0:55:06 Who's also done a bunch of stuff with
Ink & Switch in the past, had proposed
0:55:09 this system, the NameName system,
that would give you local-first names
0:55:12 that were rooted in things like email,
so you could invite somebody with
0:55:17 their email address and A local-first
system could validate that that person
0:55:21 actually had control over that email.
0:55:23 It was a very interesting system.
0:55:25 So there's a lot of work to be done in
identity as separate from, authorization.
0:55:29 Right, yeah.
0:55:30 I feel like there just always, There's
so much interesting stuff happening
0:55:35 across the entire spectrum from, like,
the world that we're currently in,
0:55:40 which is mostly centralized, for just
in terms of, like, that things work at
0:55:45 all, and even there, it's hard to keep
things up to date and, like, working,
0:55:50 et cetera, but we want to aim higher.
0:55:54 And one way to improve things a lot is
like by going more decentralized but
0:55:59 there's like so many hard problems to
tame and like, we're starting to just peel
0:56:04 off like the layers from the onion here.

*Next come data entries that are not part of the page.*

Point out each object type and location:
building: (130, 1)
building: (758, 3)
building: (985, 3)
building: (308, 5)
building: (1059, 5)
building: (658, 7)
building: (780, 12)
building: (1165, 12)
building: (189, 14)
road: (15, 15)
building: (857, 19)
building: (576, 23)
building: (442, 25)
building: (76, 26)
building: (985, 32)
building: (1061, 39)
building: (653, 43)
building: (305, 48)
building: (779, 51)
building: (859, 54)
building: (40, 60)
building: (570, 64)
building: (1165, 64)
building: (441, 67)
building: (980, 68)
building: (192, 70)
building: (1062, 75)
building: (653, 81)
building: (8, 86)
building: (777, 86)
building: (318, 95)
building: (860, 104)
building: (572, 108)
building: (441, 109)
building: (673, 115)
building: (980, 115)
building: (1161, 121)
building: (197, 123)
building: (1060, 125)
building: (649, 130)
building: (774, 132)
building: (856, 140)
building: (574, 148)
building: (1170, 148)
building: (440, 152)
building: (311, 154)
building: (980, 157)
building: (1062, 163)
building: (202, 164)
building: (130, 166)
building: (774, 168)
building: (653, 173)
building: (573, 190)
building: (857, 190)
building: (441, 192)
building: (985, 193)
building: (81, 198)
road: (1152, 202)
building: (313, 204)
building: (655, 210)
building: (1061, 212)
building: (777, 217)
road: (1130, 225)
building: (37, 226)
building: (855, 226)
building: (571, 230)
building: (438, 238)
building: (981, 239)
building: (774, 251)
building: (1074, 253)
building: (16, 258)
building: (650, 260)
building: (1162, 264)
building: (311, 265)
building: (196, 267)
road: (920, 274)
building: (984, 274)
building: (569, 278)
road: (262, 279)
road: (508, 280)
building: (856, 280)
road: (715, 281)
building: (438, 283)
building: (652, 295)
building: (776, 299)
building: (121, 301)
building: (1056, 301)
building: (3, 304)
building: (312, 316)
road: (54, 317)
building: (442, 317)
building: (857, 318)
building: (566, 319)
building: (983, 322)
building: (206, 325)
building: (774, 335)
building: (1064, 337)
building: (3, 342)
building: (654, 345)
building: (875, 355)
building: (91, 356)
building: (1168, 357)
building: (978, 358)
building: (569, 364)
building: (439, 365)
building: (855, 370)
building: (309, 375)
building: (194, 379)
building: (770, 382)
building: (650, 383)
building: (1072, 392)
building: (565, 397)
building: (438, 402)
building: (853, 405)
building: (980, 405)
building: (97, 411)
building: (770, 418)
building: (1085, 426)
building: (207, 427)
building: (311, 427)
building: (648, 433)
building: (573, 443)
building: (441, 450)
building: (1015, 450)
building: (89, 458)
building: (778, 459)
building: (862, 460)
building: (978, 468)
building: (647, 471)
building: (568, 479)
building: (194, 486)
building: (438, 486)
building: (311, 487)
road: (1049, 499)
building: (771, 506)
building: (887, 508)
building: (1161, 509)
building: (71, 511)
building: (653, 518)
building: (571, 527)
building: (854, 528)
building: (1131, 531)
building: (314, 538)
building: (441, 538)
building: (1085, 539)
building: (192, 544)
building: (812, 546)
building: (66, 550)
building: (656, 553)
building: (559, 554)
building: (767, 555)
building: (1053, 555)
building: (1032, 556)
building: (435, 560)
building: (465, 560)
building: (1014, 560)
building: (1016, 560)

0:56:07 And, Automerge I think is a, is a great,
canonical case study there, like it has
0:56:12 started with the data and now things
are around, authorization, et cetera.
0:56:17 And like, then authentication,
identity there, we probably have
0:56:21 enough research work ahead of us
for, for the coming decades to come.
0:56:25 And super, super cool to see that so
many bright minds are working on it.
0:56:29 maybe one last question
in regards to Beehive.
0:56:34 When there's a lot of cryptography
involved, that also means there's
0:56:38 even more CPU cycles that need
to be spent to make stuff work.
0:56:43 have you been looking into some,
performance benchmarks, when you, let's
0:56:48 say you want to synchronize a certain,
history of Automerge for some Automerge
0:56:54 documents, with Beehive disabled and
with Beehive enabled, do you see like
0:57:00 a certain factor of like how much it
gets slower with, Beehive and sort of
0:57:05 the authorization rules applied both
on the client as well as on the server?